The Securities and Exchange Commission, already under fire by critics who've questioned the agency’s actions amid the U.S. financial market meltdown, is under fresh criticism in two reports that blast the agency’s oversight of investment bank holding companies and broker-dealers subject to its risk-assessment program.

The publication of the reports by the SEC’s Inspector General on the SEC’s Consolidated Supervised Entity program and its supervision of Bear Stearns and broker-dealers subject to the Commission's Risk Assessment program came as the SEC on Sept. 26 officially announced the end of the CSE program.
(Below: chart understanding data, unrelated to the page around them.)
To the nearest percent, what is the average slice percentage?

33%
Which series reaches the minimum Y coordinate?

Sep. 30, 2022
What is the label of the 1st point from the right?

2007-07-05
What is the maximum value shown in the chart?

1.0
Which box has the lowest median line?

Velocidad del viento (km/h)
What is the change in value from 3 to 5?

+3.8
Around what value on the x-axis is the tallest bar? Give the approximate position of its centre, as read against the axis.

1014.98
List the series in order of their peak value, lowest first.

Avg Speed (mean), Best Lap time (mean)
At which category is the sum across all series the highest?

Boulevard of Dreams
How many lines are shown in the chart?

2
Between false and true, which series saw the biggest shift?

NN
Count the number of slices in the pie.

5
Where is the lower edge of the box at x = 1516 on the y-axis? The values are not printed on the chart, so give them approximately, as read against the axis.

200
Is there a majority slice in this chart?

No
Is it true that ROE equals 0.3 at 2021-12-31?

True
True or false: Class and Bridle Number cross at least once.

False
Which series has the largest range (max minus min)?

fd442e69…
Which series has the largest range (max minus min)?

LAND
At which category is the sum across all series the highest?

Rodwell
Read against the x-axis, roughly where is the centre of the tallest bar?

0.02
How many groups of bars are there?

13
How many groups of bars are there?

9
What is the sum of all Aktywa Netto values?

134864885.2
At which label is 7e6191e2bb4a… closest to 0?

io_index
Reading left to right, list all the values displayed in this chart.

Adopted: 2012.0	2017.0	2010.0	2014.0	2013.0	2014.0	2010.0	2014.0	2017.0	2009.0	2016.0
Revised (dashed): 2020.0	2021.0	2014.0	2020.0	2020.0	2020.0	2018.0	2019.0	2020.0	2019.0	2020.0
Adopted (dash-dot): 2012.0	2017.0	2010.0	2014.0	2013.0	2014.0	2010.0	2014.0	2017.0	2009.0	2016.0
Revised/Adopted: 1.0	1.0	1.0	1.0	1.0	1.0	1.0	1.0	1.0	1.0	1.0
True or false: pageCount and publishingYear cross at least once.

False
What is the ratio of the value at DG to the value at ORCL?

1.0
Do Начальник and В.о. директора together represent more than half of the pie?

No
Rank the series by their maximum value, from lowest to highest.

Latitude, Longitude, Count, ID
The voluntary program was created in 2004 as a way for global investment bank conglomerates to voluntarily submit to regulation, since under the Gramm-Leach-Bliley Act, no government agency had authority to regulate large investment bank holding companies.

With the major investment banks that were part of the CSE program each being reconstituted within a bank holding company, they’ll all be subject to supervision by the Federal Reserve, eliminating the need for the CSE program.

The IG audit reports came in response to an April 2 request from Charles Grassley, ranking member of the Senate Finance Committee.

In his report on the CSE program, which includes 26 recommendations for improvement, IG David Kotz called it “undisputable that the CSE program failed to carry out its mission in its oversight of Bear Stearns.”

While the report notes that audit “... does not purport to demonstrate any specific or direct connection between the failure of the CSE Program’s oversight of Bear Steams and Bear Steams’ collapse,” it identified “serious deficiencies” in the program and found “significant questions about the adequacy of a number of CSE program requirements.”

Meanwhile, the report on the Commission’s Broker-Dealer Risk Assessment Program found that the SEC’s Division of Trading & Markets “is not fulfilling its obligations in accordance with the underlying purpose of the Broker-Dealer Risk Assessment program in several respects.”

Describing the CSE program as “fundamentally flawed from the beginning, because investment banks could opt in or out of supervision voluntarily, ” SEC chairman Christopher Cox said the SEC “will look closely at the applicability” of the IG report recommendations to other areas of the SEC’s work and “move to aggressively implement them.”

Meanwhile, Cox said the SEC will focus on its oversight of the broker-dealer subsidiaries of bank holding companies regulated by the Federal Reserve, based on the July Memorandum of Understanding between the two agencies.